Bukan cuma gue loh yang nggak suka kalo orang ikut campur masalah agama dan kepercayaan. Kedua orangtua gue pun paling anti sama yang mengatasnamakan agama untuk menuduh orang lain sesat. Hubungan orang dengan Tuhan itu personal, cukup buat masing-masing aja, nggak perlu ngurusin orang lain. Kita sendiri juga belum tentu agamanya udah sempurna.

Nah apa bedanya sama hubungan orang dengan negara? Kami pasang bendera, sejak seminggu sebelum dan seminggu setelah hari kemerdekaan. Lalu ada beberapa orang yang hanya pasang bendera pada saat hari kemerdekaan, dan ada yang tidak pasang bendera sama sekali. Apakah mereka kurang nasionalis dibandingkan kami?
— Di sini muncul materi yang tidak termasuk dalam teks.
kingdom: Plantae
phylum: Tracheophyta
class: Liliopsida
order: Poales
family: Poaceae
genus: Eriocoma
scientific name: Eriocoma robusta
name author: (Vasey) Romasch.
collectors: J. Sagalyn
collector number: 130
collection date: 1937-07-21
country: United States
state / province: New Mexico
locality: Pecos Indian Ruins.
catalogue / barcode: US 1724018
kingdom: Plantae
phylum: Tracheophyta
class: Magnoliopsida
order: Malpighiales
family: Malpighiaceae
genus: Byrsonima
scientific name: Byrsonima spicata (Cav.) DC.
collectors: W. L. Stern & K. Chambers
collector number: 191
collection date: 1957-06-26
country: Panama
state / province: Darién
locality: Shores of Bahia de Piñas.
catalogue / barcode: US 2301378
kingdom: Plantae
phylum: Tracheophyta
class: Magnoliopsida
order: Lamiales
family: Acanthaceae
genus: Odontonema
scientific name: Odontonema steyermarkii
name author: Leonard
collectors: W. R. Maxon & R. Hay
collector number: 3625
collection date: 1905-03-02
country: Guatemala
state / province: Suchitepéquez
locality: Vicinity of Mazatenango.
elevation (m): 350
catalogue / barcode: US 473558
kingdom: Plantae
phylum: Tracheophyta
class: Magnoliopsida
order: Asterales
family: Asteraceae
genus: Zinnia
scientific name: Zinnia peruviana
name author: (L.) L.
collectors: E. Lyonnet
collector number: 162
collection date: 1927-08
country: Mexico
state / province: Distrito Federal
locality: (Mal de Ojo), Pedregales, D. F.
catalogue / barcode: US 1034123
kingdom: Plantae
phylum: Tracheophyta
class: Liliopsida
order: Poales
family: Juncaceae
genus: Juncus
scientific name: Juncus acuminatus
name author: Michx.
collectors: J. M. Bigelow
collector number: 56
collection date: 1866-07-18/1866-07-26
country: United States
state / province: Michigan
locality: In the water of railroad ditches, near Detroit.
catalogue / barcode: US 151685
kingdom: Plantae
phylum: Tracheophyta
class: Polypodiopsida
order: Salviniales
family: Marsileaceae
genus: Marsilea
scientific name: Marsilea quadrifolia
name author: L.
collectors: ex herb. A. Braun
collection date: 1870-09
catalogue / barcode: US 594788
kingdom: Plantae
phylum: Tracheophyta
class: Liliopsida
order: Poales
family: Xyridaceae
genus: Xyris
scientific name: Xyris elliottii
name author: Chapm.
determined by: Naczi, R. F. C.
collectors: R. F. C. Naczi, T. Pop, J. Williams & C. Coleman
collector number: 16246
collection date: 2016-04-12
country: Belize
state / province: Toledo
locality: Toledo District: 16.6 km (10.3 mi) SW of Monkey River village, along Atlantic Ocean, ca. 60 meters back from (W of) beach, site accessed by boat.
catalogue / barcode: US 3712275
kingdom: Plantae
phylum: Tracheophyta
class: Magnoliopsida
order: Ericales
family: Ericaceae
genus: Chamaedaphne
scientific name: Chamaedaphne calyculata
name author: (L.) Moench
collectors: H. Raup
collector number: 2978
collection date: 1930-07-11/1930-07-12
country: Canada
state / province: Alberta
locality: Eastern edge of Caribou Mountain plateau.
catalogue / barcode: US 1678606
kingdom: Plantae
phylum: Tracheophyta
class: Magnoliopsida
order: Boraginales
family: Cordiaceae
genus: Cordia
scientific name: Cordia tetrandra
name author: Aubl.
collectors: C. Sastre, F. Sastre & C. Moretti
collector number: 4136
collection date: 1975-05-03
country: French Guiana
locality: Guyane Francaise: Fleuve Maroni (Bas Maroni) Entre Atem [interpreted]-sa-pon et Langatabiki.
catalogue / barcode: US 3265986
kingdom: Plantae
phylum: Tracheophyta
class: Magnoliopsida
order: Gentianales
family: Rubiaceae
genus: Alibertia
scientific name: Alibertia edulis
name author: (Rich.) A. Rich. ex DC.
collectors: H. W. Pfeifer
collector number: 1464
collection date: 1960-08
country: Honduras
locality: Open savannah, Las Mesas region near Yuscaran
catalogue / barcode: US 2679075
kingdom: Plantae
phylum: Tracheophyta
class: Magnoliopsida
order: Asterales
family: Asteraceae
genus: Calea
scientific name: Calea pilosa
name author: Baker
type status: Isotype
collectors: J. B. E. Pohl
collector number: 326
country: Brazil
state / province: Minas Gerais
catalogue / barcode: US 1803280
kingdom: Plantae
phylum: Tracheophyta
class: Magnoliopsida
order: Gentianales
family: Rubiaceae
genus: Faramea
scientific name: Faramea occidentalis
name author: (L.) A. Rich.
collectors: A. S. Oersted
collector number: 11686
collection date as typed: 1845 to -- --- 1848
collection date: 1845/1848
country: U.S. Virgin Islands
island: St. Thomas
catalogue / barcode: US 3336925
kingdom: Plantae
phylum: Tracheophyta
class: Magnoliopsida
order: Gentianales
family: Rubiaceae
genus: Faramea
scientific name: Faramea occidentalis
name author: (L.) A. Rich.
Apa yang sudah kami lakukan untuk negara? Tidak usah bicara besar. Apakah kami lebih memilih produk lokal daripada produk luar? Apakah kami lebih banyak menonton film lokal daripada Hollywood? Apakah kami lebih memilih berlibur ke tujuan wisata lokal daripada internasional? Kalo yang terakhir, iya sih, tapi lebih karena murah aja.

Ibu gue itu orangnya anti banget sama yang lokal-lokal. "Udah beli mahal-mahal, jauh-jauh di luar negri, taunya buatan Indonesia," entah berapa ribu kali komentar semacam itu keluar dari mulutnya, dan ibu-ibu lainnya.
Tiap diajakin nonton film Indonesia, "Oh film Indonesia ya? Mamah nggak deh kalo film Indonesia."
Ya, iya sih, gue pun mengakui, masih banyak film Indonesia yang mengecewakan. Tapi banyak juga kok yang jauh lebih bagus dari film luar, apalagi film Hollywood.
Tiap denger lagu, pas denger musiknya padahal menikmati, eh begitu kata-katanya keluar, ternyata bahasa indonesia, langsung buru-buru diganti.
Entah kenapa ya, ibu gue ini antiii banget sama yang indonesia-indonesia. Kayaknya tuh, alergi apa gimana gitu.
Makanya gue juga heran, kenapa sih lo ngurusin banget orang mau pasang bendera apa nggak?

Dan orang kaya gitu bukan cuma satu loh di Indonesia. Banyak coy! Seperti orang-orang yang ngerasa lebih beriman dari yang lain, sehingga yang lain sesat. Setiap orang yang ngerasa nasionalis pun seenaknya ngecap orang lain kurang nasionalis, atau bahkan anti NKRI.
Setiap kubu politik, baik yang mendukung si A maupun si B, si C, atau si D, apapun ideologinya, sama-sama merasa lebih nasionalis, lebih pancasilais, dan lebih berhak untuk berteriak "NKRI harga mati!"
Yakin? Gue todong pistol juga lo pindah kewarganegaraan!

Udah lah, nggak usah koar-koar mana yang bener mana yang salah, mana yang nasionalis, mana yang nggak. Gue yakin kok semua rakyat Indonesia cinta sama Indonesia, bangga menjadi bangsa Indonesia, dan mengabdi pada negara dengan caranya masing-masing. Yang paling penting itu kita damai dan bersatu!

Ironis banget kan, teriak-teriak NKRI harga mati, tapi masih kemakan juga sama isu-isu pemecah belah bangsa?